Bo jak się oprzeć urokowi takich zielonych oczu?
Zdrowa, ok 1,5 roczna.
Wbiegła do mieszkania obecnej opiekunki prosto z klatki i wygodnie rozsiadła się na kanapie

Możliwe, że się zgubiła, albo została wyrzucona przez poprzednich właścicieli. Z całą pewnością jest domowa - bardzo mrucząca o nienagannych manierach. Zawsze korzysta z kuwetki, starannie dba o futerko i nigdy nie drapie mebli.
Kicia chętnie się bawi, uwielbia biegać za piłeczkami - jest w niej peeełno życia. I jest bardzo skoczna!
Oczywiście, jak przystało na kota, najchętniej sypia na poduszce dużego.

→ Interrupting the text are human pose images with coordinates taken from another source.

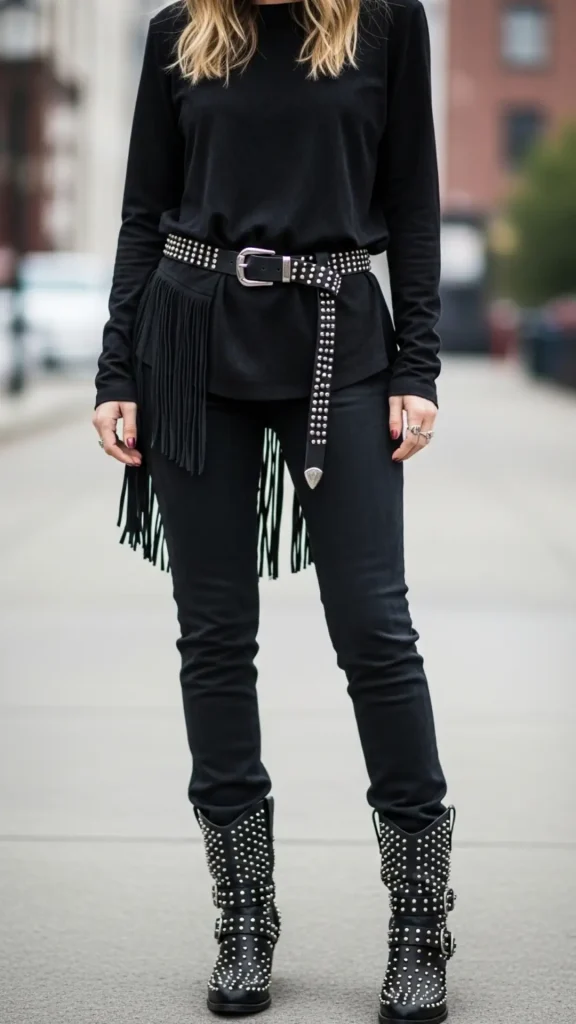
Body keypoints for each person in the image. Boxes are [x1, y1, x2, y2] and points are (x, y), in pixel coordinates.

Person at [93, 0, 457, 1019]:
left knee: (376, 630)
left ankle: (420, 921)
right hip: (188, 342)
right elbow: (143, 211)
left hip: (340, 341)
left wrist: (419, 365)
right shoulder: (180, 30)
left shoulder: (386, 23)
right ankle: (244, 916)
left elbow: (414, 203)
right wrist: (116, 370)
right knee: (213, 637)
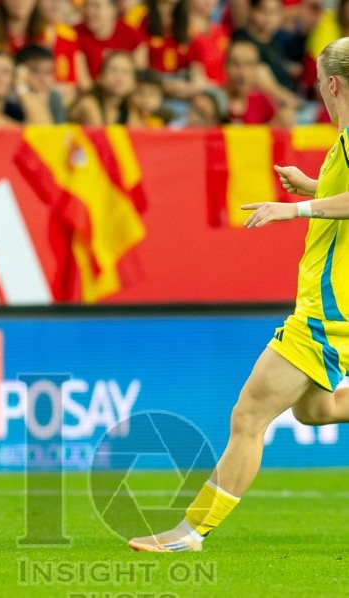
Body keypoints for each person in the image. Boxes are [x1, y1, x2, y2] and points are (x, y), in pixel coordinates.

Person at [129, 36, 349, 553]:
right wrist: (312, 186)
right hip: (330, 302)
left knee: (248, 416)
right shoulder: (342, 141)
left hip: (329, 309)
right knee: (314, 410)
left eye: (319, 83)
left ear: (333, 84)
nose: (318, 91)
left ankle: (190, 532)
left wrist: (294, 209)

Uwielbia być głaskana i miziana, ale upomina się o pieszczoty sama, nie przepada też za dłuższym siedzeniem na człowieczych rękach.

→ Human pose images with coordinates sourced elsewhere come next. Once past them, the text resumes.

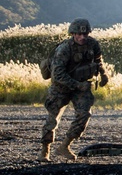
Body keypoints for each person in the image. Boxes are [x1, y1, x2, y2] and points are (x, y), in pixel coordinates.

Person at [39, 19, 108, 162]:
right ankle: (45, 150)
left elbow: (98, 59)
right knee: (52, 118)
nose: (82, 37)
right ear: (73, 34)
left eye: (85, 34)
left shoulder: (93, 44)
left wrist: (103, 73)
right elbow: (57, 74)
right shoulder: (64, 49)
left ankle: (65, 146)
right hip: (61, 87)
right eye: (79, 34)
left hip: (81, 86)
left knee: (84, 115)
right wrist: (76, 85)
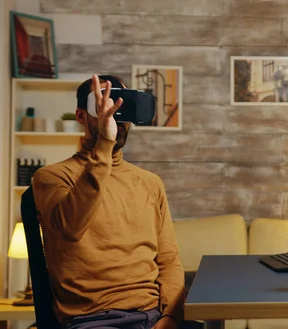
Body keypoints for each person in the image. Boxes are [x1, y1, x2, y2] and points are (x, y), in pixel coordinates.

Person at [31, 74, 185, 329]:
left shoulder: (150, 182)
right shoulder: (52, 177)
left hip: (153, 316)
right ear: (81, 116)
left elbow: (168, 260)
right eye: (103, 106)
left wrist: (171, 316)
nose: (115, 116)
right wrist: (105, 142)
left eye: (120, 107)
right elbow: (70, 227)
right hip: (91, 320)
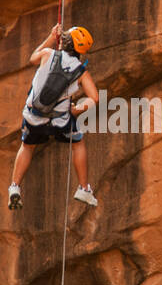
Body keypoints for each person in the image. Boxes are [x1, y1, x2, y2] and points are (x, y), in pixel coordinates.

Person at [8, 23, 99, 210]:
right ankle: (83, 188)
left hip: (34, 116)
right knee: (78, 143)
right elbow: (94, 98)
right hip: (60, 120)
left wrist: (50, 37)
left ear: (65, 42)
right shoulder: (80, 71)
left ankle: (15, 186)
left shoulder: (47, 54)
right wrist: (77, 110)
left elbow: (32, 58)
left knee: (27, 146)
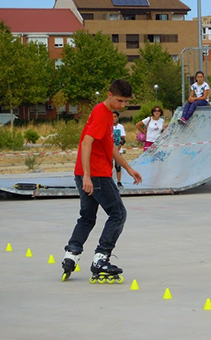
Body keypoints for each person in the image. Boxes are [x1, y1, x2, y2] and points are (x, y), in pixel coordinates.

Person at [61, 79, 142, 283]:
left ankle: (71, 255)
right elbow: (87, 144)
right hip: (95, 174)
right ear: (109, 94)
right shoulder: (101, 114)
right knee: (118, 214)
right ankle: (101, 259)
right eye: (119, 101)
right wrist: (87, 175)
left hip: (84, 173)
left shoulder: (106, 116)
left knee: (87, 217)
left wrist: (128, 168)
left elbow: (110, 147)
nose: (122, 106)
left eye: (125, 102)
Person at [112, 111, 126, 189]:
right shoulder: (108, 126)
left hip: (118, 149)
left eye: (115, 117)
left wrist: (118, 148)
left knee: (118, 166)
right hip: (109, 150)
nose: (113, 118)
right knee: (109, 165)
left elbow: (123, 139)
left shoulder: (121, 127)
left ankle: (119, 181)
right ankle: (110, 181)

Delikatna w budowie niczym bengalek. Ma śliczne szarawe futerko z cieniutkimi, symetrycznymi prążkami.
Pięknie pozuje, choć trzeba raczej spieszyć się z klikaniem. Nie usiedzi długo w miejscu

Kicia jest zaszczepiona.
(mogłabym prosić kogoś o dodanie zdjęć?, bo zacina mi sie strasznie imageshack)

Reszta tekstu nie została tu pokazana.